Let them be kids is what i say :thumbup:

Absolutely! I hope I don't have this issue when my son goes to school because if I deem it to be too much and it gets him stressed or interferes with time he should be spending with the family, he won't be doing it. Simple as that. I don't get home from work and start doing MORE work so why should my child?

I agree why should they do more work? If the teachers are that bothered about kids doing more work then i think they should extend the school hours so they finish at 4 instead of 3. So then evenings and weekends are family time and having fun not for more work poor little buggers. Its a long day for them anyway and its not as if they are sitting exams at that age. These teachers are crazy:wacko:
 
It's particularly hard on little ones like Rowan with two working parents, who have to stay at after-school club till half past five and then still come home and do homework; when she's older, of course, she can do her homework at after-school club and keep her family time free.

I find Rowan's homework particularly challenging, as the homework sheet often doesn't set specific goals: you may get a list of words to read or of letter groups where you have to find words including them, but otherwise they just tell you what they've been studying that week and you have to work out for yourself what you can do to build on that.
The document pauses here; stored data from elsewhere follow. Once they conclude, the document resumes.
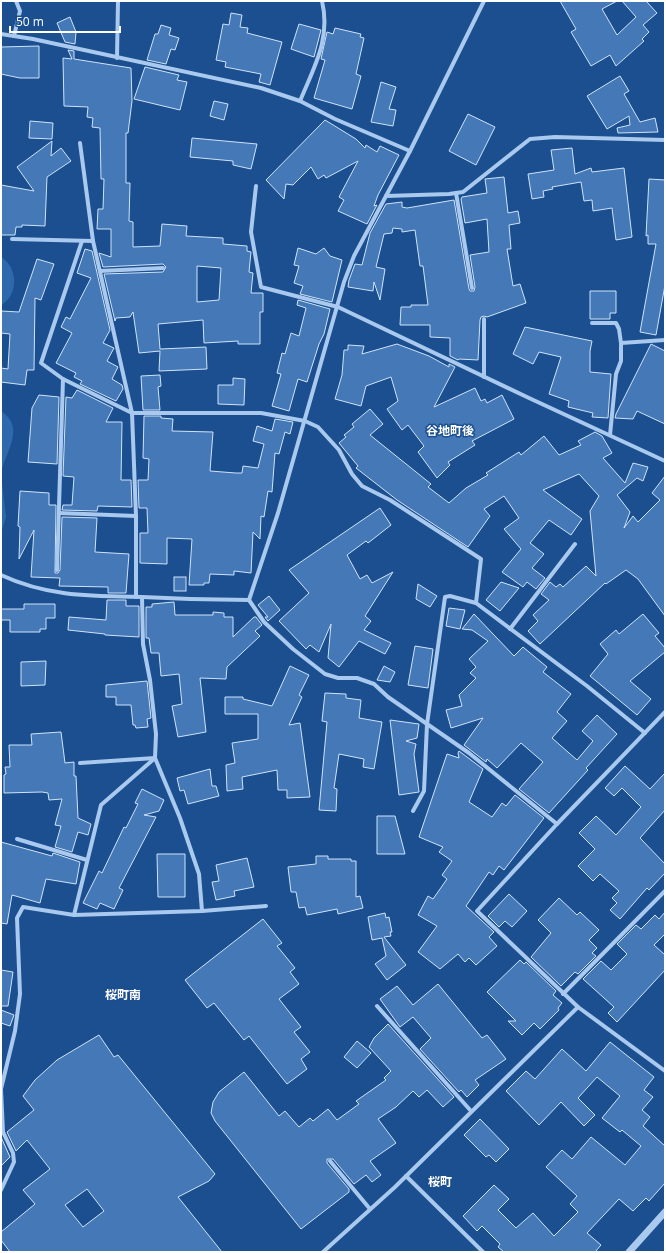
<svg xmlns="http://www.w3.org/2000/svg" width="666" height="1253" viewBox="0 0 666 1253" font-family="'Open Sans','Noto Sans JP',sans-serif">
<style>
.green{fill:#2e69ad}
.building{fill:#4478b7;stroke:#cfe3fa;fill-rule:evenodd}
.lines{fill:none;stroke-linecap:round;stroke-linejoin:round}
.minor{stroke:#a9c9ee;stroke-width:4}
.tertiary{stroke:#a9c9ee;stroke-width:7}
.labels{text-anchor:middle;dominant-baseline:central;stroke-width:3;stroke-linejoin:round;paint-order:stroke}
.quarter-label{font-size:12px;font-weight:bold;fill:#fff;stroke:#1b4f8f}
</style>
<rect width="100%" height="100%" fill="#1b4f8f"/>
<g class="green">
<path d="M1,257c17,10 18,38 0,48z"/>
<path d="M1,411c26,17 3,42 0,63l5,43 -5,16z"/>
</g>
<g class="building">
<path d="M560,1h57l-15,8 15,26 19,-18 -14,-16h24l11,12 -14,12 6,7 -7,7 2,2 -28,25 -6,-11 -19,11 -20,-34 5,-3z"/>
<path d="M231,13l11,2 -2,12 8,1 -1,5 35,9 -12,43 -11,-3 2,-8 -36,-7 1,-5 -10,-2 7,-36 6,1z"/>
<path d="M70,17l6,15 -1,12 -10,-2 -8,-19z"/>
<path d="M299,24l22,6 -7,27 -23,-8z"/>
<path d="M161,25l10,3 -2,7 10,3 -4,12 -4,-1 -5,15 -19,-4 8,-26h3z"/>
<path d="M335,28l26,6 -1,3 4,1 -8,36 5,2 -9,33 -38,-11 11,-38 -4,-1 6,-27 6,2z"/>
<path d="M39,46v32h-19l-19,-4v-27z"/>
<path d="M68,50l6,1v8l57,9 1,33 -4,32h-2v50h4l-1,38 4,1v25l27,-1 2,-22 25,2 -1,10 37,2v6l24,2v5l4,1 -2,20 4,1 -2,20h12v19h-3v32h-22v-3l-34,2 -1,-23 -45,4 2,25 46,-2 1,22 -48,2 1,-20 -21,2 -6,-41 -3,5 -14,1 -1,3 -11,-47 59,-2 3,-5 -3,-3 -60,3 -4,-14 12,4v-28h-14l1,-20h5l1,-30h-3l-1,-51 -8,-1 1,-9 -6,-1 1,-10 -24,-1 -1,-48 9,1zM197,266l24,2 -2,32 -22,2z"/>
<path d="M145,67l34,8 -2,5 10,2 -7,28 -46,-11z"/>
<path d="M620,76l9,15 -5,3 16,28 15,-4 3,14 -40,1 -1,-5 13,-3 -1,-9 -22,13 -20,-33z"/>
<path d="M381,82l15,5 -7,22 7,1 -3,16 -22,-4z"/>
<path d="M214,101l14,3 -4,16 -14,-4z"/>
<path d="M468,114l27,13 -19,38 -27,-14z"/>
<path d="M325,120l31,19 9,9 1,-3 11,7 3,-6 19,9 -21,40 -4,11 3,-1 -10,19 -29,-13 6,-11 -5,-3 19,-36 -32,17 -2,-3 -6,4 -7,-12 -18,18 -7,-1 -2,15 -18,-19z"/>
<path d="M30,121l23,2 -1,16 -23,-1z"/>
<path d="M192,138l65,6 -6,25 -18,-4v-4l-43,-4z"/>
<path d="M52,141l-1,15 10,-8 10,13 -24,16 -2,49 -23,-1v2h-6l-1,8h-14v-50l33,6 -17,-24z"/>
<path d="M572,148l3,26 16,-6 1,4 32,-4 8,69 -16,3 -4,-32 -19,3 -1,-11 -8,1 -3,-19 -29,5 1,2 -10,2 1,6 -12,2 -4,-25 26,-4 -3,-20z"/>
<path d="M504,177l4,36 10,-2 2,12 -11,2 2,24h-4l6,37 7,-2 6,19 -39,14 -3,-1 -3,1 -1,3 -2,40 -19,-1 -1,1 -8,-4v-18l-20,-1v-12h-30l1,-18h10v-2h17l-5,-39h-3l-5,-36 -13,2v-3l-9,-1 -1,5 -8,1 -8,33 9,2 -5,31 -6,-18 -1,9 -25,-4 1,-7 6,-16 7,1 8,-32 16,-29 16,-2v5l5,1 47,-8 15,89 1,2h4l1,-4 -5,-32 19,-3 -2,-33 -22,4 -4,-24 1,-2 25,-4 -2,-14z"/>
<path d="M649,179l16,1v105l-9,50 -16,-3 16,-88h-8v-9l-2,1z"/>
<path d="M298,248l18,6 8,-6 6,8 12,4 -10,42 -32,-8 3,-8 -9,-3 5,-17 -5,-1z"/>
<path d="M85,249l7,2 18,79 -7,13 11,5 -7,13 11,6 -6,12 10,6 1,4 -7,12 -36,-17 2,-3 -8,-4 2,-4 -20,-10 16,-30 -11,-6 5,-10 4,2 21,-41 -14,-5z"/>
<path d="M37,259l17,5 -13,36 -6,-2 -1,72h-7l-2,15 -24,-3v-14l7,1 2,-35 -9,-1v-22l18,1z"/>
<path d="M590,291h26v22h-6v6h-20z"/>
<path d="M298,300l32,9 -6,25 -5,10 -12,38 -9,-3 -9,32 -17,-5 9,-32 -4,-1 5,-20 3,1 6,-21 8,3 7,-28 -9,-3z"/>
<path d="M525,327l67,14 -2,10v21l21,2 -3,44 -16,-1 1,-4 -25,-6 1,-6 -20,-7 12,-37 -22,-5 -6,12 -20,-10z"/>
<path d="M397,344l32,12 20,11v-3l6,3 -21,40 41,-19 6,13 4,-2 2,4 15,-8 12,24 -42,22 3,4 -27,17 2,3 -13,13 -19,-26 6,-6 -16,-21 -6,5 -15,-21 11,-8 -7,-24 -25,9 -5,20 -26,-7 7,-24 2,-25h4v-5l16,1 -2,8z"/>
<path d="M651,344l14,7v73l-28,-13 -4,8 -18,-1 1,-4z"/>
<path d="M160,375l1,11 -3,1 2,23h-17l-2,-34z"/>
<path d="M233,378l12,1 -1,26 -26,-1v-19h15z"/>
<path d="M77,390l36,18 -7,14h16l-1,58h10l1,27 -34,-1 -1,5 -35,-1 1,-5h9l2,-28 -11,-1 3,-79 6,1z"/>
<path d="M39,395l20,2 -2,67 -29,-2 4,-54z"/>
<path d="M370,409l13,15 -13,11 61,49 -3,3 21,16 17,-15 22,-13 -2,-2 33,-21 2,3 23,-19 15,19 22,-10 -3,-4 17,-9 7,4 10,17 -9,5 22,25 8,-20 15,4 -5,14 -6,-3 -20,17 13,17 -6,16 9,-12 5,6 22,-22 -8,-7 13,-17v140l-27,-37 -12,-9 -20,14 -1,-1 -65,61 -12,-13 10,-10 -5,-6 16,-15 -8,-6 9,-12 6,5 4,-3 3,3 23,-21 10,10 -6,-65 9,-15 -20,-22 -36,16 39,29 -11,16 -22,-15 -19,23 14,11 -12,14 13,10 -9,11 -9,-7 -4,5 -21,-15 19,-23 -17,-20 15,-11 -15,-22 -20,13 6,7 -22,31 -71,-47 -41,-32 2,-2 -19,-23 7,-6 -2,-2 10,-8 -2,-3z"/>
<path d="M144,416h17v2l12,1 -1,12 41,1 -3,39 26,2h6l1,-7 15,2 6,-24 -11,-3 4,-15 15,5 3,-12 18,3 -3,12 -5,-2 -6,22 -4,-1 -3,39 -4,-1 -4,26 -3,-1 -1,23 -7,-7 -2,41 -17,-2v4l-24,-1 -1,9h-5v2h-15l3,-46 -25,-1v26l-27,-1v-30h8l-1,-25h-8l-1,-28h10l1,-21 -6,-1z"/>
<path d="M20,491l29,2v12h7l-1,68h3l2,-3 2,-53 35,1 -2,34 34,2 -3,39h-18v-6l-49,-1 1,-8 -29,-1 3,-47 -15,29 1,-32 -2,-1z"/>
<path d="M380,508l11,17 -23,18 -2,-2 -19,14 13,24 7,-4 5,8 21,-11 -28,44 6,5 -7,9 27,13 -6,11 -26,-13 -20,26 -11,-9 3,-34 -12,28 -9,-7 -4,4 -27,-28 30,-28 -20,-23z"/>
<rect x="174" y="577" width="12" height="14"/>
<path d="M501,582l18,6 -19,23 -14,-11z"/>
<path d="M418,584l19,12 -7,11 -14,-8z"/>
<path d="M269,596l11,14 -12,11 -3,-4h3l-10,-12z"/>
<path d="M107,600h19v6h13v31l-34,-2v-1l-37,-4 1,-13 37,3z"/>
<path d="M174,602l1,13h38v-3l11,1v4h9v20l21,-20h2l6,8 -7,6 5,5 -33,31 -1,12 -26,-1 6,54 -28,5 -6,-31 10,-2 -3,-30 -18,2 -2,-23h-8l-2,-15h-3v-31h6v-3z"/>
<path d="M24,604h31v14h-9v11h-6v3h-30v-12h-9v-11h23z"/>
<path d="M449,608l16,2 -5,19 -14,-3z"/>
<path d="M474,614l40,42 9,-9 24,20 -4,5 28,22 -14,18 10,9 -15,17 25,22 16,-19 -11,-10 15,-16 20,19 -31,34 2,2 -39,43 -30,-24 24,-27 -22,-19 -24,25 -10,-9 -1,3 -22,-17 19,-27 -32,10 -5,-18 16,-4 -3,-11 17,-17 -6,-5 6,-6 -7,-8 19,-18 -16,-11 -10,-1z"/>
<path d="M643,614l16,19 -4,3 10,12v4l-35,29 21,18 -14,16 -47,-39 18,-22 -8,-10 16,-14 3,4z"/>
<path d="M415,646l18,3 -5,39 -20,-3z"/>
<path d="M46,661l-1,24 -24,1v-24z"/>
<path d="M290,666l19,9 -10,20 3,2 -13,28 11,-2 10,74 -23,1v-8h-9l-1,-20 -35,7 1,12 -16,2 -1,-26 9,-2 -3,-20 26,-4v-25h-33v-17h18v2l29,7z"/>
<path d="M384,666l11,6 -5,10 -13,-2z"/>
<path d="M147,681l4,37 -4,1 1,8 -12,1 -1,-3h-2l-2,-20h-15v-8h-10v-12z"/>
<path d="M325,693l21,1v4l15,2 -2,18 23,4 -8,47 -11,-2 1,-8 -25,-5 -5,34 3,1 -1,22 -17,-1 8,-88 -5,-1z"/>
<path d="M390,720l29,4 -2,14 -11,3 10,3 -2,10 5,38 -20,3z"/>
<path d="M61,732l4,31 9,-1v14h2l2,42 13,6 -3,11 -10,-3 -6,20 -17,-5 6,-21 -6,-1 7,-26 -13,1 -1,-7 -6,-1 -38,1v-18l2,-1 -1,-7h5l-1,-22h23l-1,-11z"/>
<path d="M459,751l24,18 -14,33 23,15 10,-14 4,3 9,-11 29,23 -40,52 -5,-4 -6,9 -4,-3 -23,34 28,26 -5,5 8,9 -21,19 -7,-7 -4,4 -7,-8 -18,15 -22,-17 19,-26 -19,-11 10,-19 5,3 14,-20 -5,-4 10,-14 -13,-9 4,-5 -24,-10 28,-83 12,4 -1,-5z"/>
<path d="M625,766l25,23 15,-16v37l-25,28 25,26v9l-16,17 -2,-2 -27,31 -10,-9 7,-7 -5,-5 7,-7 -19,-17 -7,7 -15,-15 17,-17 -16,-16 17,-17 20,19 25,-28 -19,-19 -8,8 -9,-8z"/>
<path d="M210,769l2,17h4l3,10 -31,8 -4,-14 -4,1 -3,-13z"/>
<path d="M142,789l22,11 -5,11 -15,4 12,2 -37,71 4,2 -9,19 -14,-6 -3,6 -14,-6 16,-32 3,2 22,-46 2,1 12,-24 -3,-1z"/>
<path d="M377,816h18l10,38h-28z"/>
<path d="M1,842l51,14 1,-3 27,9 -4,22 -30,-5 -6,24 -28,-8 -5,29 -6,-1z"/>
<path d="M157,854h28v43h-27z"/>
<path d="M316,856h12v3h23v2h5v36l4,-1 3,12 -25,6 -1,-5 -30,6 -2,-8 -6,1 -3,-16h-5l-3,-25 28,-3z"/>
<path d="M247,858l7,29 -20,4 1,5 -19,4 -4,-18 7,-1 -3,-16z"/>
<path d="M509,894l18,17 -15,16 -7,-6 -6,6 -11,-11z"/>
<path d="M559,898l18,17 3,-3 19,18 -10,10 8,8 -5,5 4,3 -18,18 -3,-2 -14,14 -30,-29 20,-24 -13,-13z"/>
<path d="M665,912v22l-11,11 11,10v15l-48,52 -9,-9 6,-6 -31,-28 18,-18 10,9 16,-16 -10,-10 19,-19 5,4 14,-14 4,4z"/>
<path d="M385,913l1,5 3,-1 3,15h-2l1,4 -7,1 22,28 -19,15 -12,-16 11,-8 -4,-18 -10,2 -4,-23z"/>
<path d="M263,919l19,24 -5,3 18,22 -5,4 9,12 -20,15 22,28 -7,5 16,20 -9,7 6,10 -20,15 -38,-48 -5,4 -30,-37 -7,5 -22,-28z"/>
<path d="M520,960l4,4 2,-2 30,29 -3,4 9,8 -4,5 1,2 -19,19 -6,-6 -12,12 -14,-14h8l-29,-29z"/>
<path d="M1,970l12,2 -5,34h-7z"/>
<path d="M438,984l44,54 5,-3 19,24 -31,21 4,5 -12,12 -6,-7 -2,2 -39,-43 11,-11 -18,-21 -13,10 -20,-28 17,-13 16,19z"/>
<path d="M1,1010l13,5 -4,11 -9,-3z"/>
<path d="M388,1024l66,73 -11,10 -16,-17 -8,7 -6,-6 -17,16 -18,12 18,24 -26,18 11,14 -9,7 -6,-7 -12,9 -21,-25h-6v4l22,26v3l-48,37 -86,-108 -4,-8 2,-11 6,-10 25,-20 35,44 6,-5 14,16 11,-9 3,3 15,-12 9,11 22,-16 -3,-3 30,-21 -2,-2 7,-7 -22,-24 5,-9z"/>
<path d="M99,1035l15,22 4,-2 97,119 -6,7 -31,16 44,55h-212l-9,-12v-8l34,-28 -12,-14 27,-21 -23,-29 -11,11 -9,-19 27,-22 -11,-14 12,-16 22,-20zM87,1189l17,22 -21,16 -18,-22z"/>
<path d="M357,1041l14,12 -14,15 -13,-11z"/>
<path d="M610,1042l44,35 -10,13 9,7 -11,13 8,7 -7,9 22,20v37l-16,18 -3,-3 -13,13 -14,-12 -32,34 14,12 -6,7h-91l-6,-5 2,-3 -18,-18 -5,5 -14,-15 31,-31 15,14 -11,11 18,18 17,-15 21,23 24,-24 -8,-8 7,-8 -31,-29 16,-17 10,9 19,-22 34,28 16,-19 -19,-16 -2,2 -18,-14 18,-22 -23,-19 -19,21 17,17 -11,11 -23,-24 -22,23 -33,-34 20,-20 9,8 27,-30 24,22z"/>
<path d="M480,1119l29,30 -13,13 -7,-7 -3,2 -22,-22z"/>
<path d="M1,1137l9,20 -9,9z"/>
</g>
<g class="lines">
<g class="minor">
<path d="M1,34l32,5 228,49 39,13 35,18 75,32"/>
<path d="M14,36l6,-25 -4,-10"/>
<path d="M117,58l1,-57"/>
<path d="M300,101c14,-34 31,-62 22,-100"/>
<path d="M80,143l13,98 39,172 4,103v81"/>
<path d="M256,186l-5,46 10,55 77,20 191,91 136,63"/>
<path d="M456,193l16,95"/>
<path d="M386,196l63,-2 14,-2 67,-53 25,-2 110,3"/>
<path d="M12,239l81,2"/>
<path d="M82,241l-41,122 22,16 69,34h129l44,8 13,6 21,23 13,24 10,12 28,14 91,59 -5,44 111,83 58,47"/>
<path d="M100,271l63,-3"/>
<path d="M484,319v58"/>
<path d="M592,323h24l3,6 2,14v18l-5,13 -6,61"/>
<path d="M621,343l44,-3"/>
<path d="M59,513l77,3"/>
<path d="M57,570l6,-191"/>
<path d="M1,575c47,22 91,21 141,22 36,2 71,3 107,3"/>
<path d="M142,597l1,47 7,36 6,54 -1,24 25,60 19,56 3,37"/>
<path d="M249,600l29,-87 66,-231 10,-26 56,-105 74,-150"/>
<path d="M249,600l15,22 29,27 32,25 13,4h19l17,6 14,13 81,56 88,71"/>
<path d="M510,629l65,-85"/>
<path d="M80,763l75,-5"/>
<path d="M413,811l11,-20 3,-67 18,-127 5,-1 26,7"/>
<path d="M17,839l70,21"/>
<path d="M74,915l27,-110 54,-47"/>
<path d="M563,994l102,-103"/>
<path d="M377,1006l94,105"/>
<path d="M578,1007l87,64"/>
<path d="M330,1161l40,48"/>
<path d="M406,1176l77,76"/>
<path d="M1,1190l13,-28 -1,-9 -10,-21 -2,-43 14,-58 5,-37 -3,-76 6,-11 51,8 128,-4 64,-5"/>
<path d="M323,1252l72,-65 183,-180 -101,-96 80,-87 108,-112"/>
</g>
<path class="tertiary" d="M629,1252l36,-40"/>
</g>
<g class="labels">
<g class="quarter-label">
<text x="450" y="430">谷地町後</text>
<text x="123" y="994">桜町南</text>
<text x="440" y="1181">桜町</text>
</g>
</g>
<rect width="666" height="1253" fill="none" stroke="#ffffff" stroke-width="4"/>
<path d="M10 26v6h110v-6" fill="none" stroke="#ffffff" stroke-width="2"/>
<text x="16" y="26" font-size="12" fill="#ffffff" stroke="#1b4f8f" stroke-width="3" paint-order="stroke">50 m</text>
</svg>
I suppose it's really a good way of doing it, as you can do something your child's capable of rather than running into a challenge they can't handle, but it does require a lot of parental ingenuity. Over half-term, Rowan had a list of words to learn, and then it just said that in mathematics they'd been looking at the shapes of slices of tomatoes, cucumbers and cheese, cutting bread into rectangles or triangles and weighing different foods against each other on a balance, while in literacy they'd read a book called 'Sam's Sandwich' and written instructions for making a sandwich. Taking all this into account, the best way to do her homework seemed to be to bake a cake: we wrote down a description of how we did it, with Mummy doing the difficult bits and Rowan filling in the bits like 'wash our hands' and '4 bananas' (or 'bnans' as it actually came out), mentioning the shapes of all the things we were using and what we were measuring our ingredients with.